0

This is my first attempt with Natural Language Processing so I started with Latent Semantic Analysis and used this tutorial to build the algorithm. After testing it I see that it only classifies the first semantic words and repeats the same terms over and over on top of the other documents.

I tried feeding it the documents found in HERE too and it does exactly the same. Repeating the values of the same topic several times in the other ones.

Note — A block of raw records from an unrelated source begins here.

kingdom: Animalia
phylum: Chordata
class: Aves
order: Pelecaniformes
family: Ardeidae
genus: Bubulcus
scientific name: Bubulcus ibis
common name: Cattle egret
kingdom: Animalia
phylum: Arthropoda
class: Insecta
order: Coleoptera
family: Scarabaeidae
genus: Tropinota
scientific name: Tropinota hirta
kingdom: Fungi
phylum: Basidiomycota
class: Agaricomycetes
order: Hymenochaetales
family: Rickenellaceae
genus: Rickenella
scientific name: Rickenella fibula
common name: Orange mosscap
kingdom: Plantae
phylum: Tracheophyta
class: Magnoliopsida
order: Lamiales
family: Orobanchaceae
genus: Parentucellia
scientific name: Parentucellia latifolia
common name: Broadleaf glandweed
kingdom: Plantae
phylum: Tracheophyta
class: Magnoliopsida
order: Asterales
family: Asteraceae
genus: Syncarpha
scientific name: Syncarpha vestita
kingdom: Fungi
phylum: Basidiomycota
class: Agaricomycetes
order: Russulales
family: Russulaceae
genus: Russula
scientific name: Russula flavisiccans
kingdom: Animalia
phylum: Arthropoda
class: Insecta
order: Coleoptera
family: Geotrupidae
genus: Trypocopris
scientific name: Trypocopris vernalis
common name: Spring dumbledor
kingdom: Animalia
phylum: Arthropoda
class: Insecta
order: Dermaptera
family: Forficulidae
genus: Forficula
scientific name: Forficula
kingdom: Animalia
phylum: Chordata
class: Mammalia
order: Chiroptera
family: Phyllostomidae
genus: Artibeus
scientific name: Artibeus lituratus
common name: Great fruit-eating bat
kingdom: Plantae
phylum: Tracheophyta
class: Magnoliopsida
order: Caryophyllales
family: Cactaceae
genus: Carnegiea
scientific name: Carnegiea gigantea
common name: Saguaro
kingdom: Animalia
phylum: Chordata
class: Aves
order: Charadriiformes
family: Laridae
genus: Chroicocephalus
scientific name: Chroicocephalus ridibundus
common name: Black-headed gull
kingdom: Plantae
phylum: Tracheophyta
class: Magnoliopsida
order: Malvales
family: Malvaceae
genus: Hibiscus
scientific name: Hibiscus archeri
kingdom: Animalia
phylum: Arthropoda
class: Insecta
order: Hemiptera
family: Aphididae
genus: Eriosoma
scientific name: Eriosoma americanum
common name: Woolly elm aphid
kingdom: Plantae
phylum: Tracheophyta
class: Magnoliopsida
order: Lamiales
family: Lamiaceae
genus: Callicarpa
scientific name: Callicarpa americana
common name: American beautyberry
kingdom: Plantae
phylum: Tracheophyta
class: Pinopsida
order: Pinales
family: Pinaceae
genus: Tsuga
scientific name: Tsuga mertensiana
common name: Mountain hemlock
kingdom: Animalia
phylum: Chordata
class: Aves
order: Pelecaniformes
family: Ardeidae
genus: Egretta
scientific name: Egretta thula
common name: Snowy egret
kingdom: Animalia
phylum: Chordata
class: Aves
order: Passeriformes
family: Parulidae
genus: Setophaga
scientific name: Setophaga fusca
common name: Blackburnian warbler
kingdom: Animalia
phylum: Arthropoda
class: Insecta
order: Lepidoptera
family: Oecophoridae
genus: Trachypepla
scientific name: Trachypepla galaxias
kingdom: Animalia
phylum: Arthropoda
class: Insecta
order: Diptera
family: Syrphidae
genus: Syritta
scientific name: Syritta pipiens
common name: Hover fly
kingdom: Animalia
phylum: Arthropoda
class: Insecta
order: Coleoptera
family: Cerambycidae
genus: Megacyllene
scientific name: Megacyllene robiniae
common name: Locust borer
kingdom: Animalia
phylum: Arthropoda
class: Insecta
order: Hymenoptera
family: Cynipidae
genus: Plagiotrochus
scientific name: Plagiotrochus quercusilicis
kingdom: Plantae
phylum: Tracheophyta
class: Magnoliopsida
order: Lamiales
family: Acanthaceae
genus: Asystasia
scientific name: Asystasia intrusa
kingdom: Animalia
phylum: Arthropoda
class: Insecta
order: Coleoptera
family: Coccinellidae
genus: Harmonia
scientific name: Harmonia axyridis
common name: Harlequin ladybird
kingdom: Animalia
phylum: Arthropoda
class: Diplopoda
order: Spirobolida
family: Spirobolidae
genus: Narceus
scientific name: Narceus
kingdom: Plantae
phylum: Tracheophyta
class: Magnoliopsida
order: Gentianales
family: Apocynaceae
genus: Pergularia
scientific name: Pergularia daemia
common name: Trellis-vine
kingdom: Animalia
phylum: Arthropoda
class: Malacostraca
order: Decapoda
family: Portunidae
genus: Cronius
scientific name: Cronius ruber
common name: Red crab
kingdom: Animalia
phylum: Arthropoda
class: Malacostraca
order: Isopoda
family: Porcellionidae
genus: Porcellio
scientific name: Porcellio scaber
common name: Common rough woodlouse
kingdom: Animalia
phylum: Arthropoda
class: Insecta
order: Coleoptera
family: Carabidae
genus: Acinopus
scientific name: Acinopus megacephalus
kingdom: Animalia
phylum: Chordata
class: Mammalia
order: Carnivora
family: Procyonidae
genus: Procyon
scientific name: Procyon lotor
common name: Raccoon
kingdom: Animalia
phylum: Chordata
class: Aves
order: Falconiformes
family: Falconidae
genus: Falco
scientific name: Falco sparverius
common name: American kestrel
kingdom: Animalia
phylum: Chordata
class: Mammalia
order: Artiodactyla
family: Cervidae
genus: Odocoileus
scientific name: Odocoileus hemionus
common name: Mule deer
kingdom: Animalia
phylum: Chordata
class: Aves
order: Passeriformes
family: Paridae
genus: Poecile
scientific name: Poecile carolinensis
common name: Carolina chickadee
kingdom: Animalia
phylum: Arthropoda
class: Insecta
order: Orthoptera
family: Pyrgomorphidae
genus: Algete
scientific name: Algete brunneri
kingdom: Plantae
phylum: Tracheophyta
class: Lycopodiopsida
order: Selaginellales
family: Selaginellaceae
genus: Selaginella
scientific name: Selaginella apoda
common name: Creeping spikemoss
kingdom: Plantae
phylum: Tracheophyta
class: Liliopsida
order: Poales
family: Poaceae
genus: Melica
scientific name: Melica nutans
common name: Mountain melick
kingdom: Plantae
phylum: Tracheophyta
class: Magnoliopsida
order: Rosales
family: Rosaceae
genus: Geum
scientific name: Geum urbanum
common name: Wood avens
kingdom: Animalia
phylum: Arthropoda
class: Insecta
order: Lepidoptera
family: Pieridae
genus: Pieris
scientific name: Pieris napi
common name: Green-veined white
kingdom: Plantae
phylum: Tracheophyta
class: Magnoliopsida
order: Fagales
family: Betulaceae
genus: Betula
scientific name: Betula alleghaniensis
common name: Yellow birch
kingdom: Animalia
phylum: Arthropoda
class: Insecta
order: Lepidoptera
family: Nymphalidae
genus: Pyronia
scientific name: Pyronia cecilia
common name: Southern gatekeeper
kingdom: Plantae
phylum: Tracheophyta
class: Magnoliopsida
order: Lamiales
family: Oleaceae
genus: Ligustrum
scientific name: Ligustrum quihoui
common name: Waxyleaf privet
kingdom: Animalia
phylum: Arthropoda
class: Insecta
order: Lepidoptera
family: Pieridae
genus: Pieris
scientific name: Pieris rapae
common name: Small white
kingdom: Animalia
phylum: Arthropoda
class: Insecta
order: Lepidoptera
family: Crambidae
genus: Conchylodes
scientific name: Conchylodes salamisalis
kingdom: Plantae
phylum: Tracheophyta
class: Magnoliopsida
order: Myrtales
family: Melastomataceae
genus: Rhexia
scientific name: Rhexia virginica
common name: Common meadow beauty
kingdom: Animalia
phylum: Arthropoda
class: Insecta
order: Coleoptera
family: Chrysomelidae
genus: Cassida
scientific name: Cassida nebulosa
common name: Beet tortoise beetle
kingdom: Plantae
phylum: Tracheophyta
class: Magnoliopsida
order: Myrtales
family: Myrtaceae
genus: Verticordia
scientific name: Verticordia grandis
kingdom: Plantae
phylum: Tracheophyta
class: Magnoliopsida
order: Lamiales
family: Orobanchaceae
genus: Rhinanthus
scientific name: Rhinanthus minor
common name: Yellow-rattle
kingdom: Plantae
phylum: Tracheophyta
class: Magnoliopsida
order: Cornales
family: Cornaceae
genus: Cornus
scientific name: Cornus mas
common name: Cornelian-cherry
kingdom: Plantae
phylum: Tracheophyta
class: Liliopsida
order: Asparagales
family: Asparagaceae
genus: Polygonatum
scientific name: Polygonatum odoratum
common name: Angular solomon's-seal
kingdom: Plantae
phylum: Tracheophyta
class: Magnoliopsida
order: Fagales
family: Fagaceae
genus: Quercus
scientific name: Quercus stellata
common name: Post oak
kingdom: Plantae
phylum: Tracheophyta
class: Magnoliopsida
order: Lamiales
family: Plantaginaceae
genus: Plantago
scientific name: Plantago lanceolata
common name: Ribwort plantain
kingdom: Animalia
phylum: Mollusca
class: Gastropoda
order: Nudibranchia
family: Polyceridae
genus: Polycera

Could anyone help explain what is happening? I've been searching all over and everything seems exactly like in the tutorials.

testDocs = [
"The Neatest Little Guide to Stock Market Investing",
"Investing For Dummies, 4th Edition",
"The Little Book of Common Sense Investing: The Only Way to Guarantee Your Fair Share of Stock Market Returns",
"The Little Book of Value Investing",
"Value Investing: From Graham to Buffett and Beyond",
"Rich Dad's Guide to Investing: What the Rich Invest in, That the Poor and the Middle Class Do Not!",
"Investing in Real Estate, 5th Edition",
"Stock Investing For Dummies",
"Rich Dad's Advisors: The ABC's of Real Estate Investing: The Secrets of Finding Hidden Profits Most Investors Miss",
                ]
    stopwords = ['and','edition','for','in','little','of','the','to']
    ignorechars = ''',:'!'''

    #First we apply the standard SKLearn algorithm to compare with.
    for element in testDocs:
        #tokens.append(tokenizer.tokenize(element.lower()))
        element = element.lower()

        print(testDocs)

    #Vectorize the features.
    vectorizer = tfdv(max_df=0.5, min_df=2, max_features=8, stop_words='english', use_idf=True)#, ngram_range=(1,3))
    #Store the values in matrix X.
    X = vectorizer.fit_transform(testDocs)
#Apply LSA.
    lsa = TruncatedSVD(n_components=3, n_iter=100)
    lsa.fit(X)

    #Get a list of the terms in the order it was decomposed.
    terms = vectorizer.get_feature_names()
    print("Terms decomposed from the document: " + str(terms))
    print()

    #Prints the matrix of concepts. Each number represents how important the term is to the concept and the position relates to the position of the term.
    print("Number of components in element 0 of matrix of components:")
    print(lsa.components_[0])
    print("Shape: " + str(lsa.components_.shape))
    print()
    for i, comp in enumerate(lsa.components_):
        #Stick each of the terms to the respective components. Zip command creates a tuple from 2 components.
        termsInComp = zip(terms, comp)
        #Sort the terms according to...
        sortedTerms = sorted(termsInComp, key=lambda x: x[1], reverse=True)
        print("Concept %d", i)
        for term in sortedTerms:
            print(term[0], end="\t")
        print()
  • One could argue that there is no problem to begin with. In the code, *sortedTerms* is the set of topics. The objective of topic modelling is to identify the topics from a corpus and it does exactly that. – SidharthMacherla Apr 16 '20 at 01:24
  • Thanks a lot for your answer! Though I tried to test the same algorithm with gensim and it gives me more variation in the words after applying LsiModel on the same bag of words. – Faust Alexander Apr 16 '20 at 01:44

0 Answers0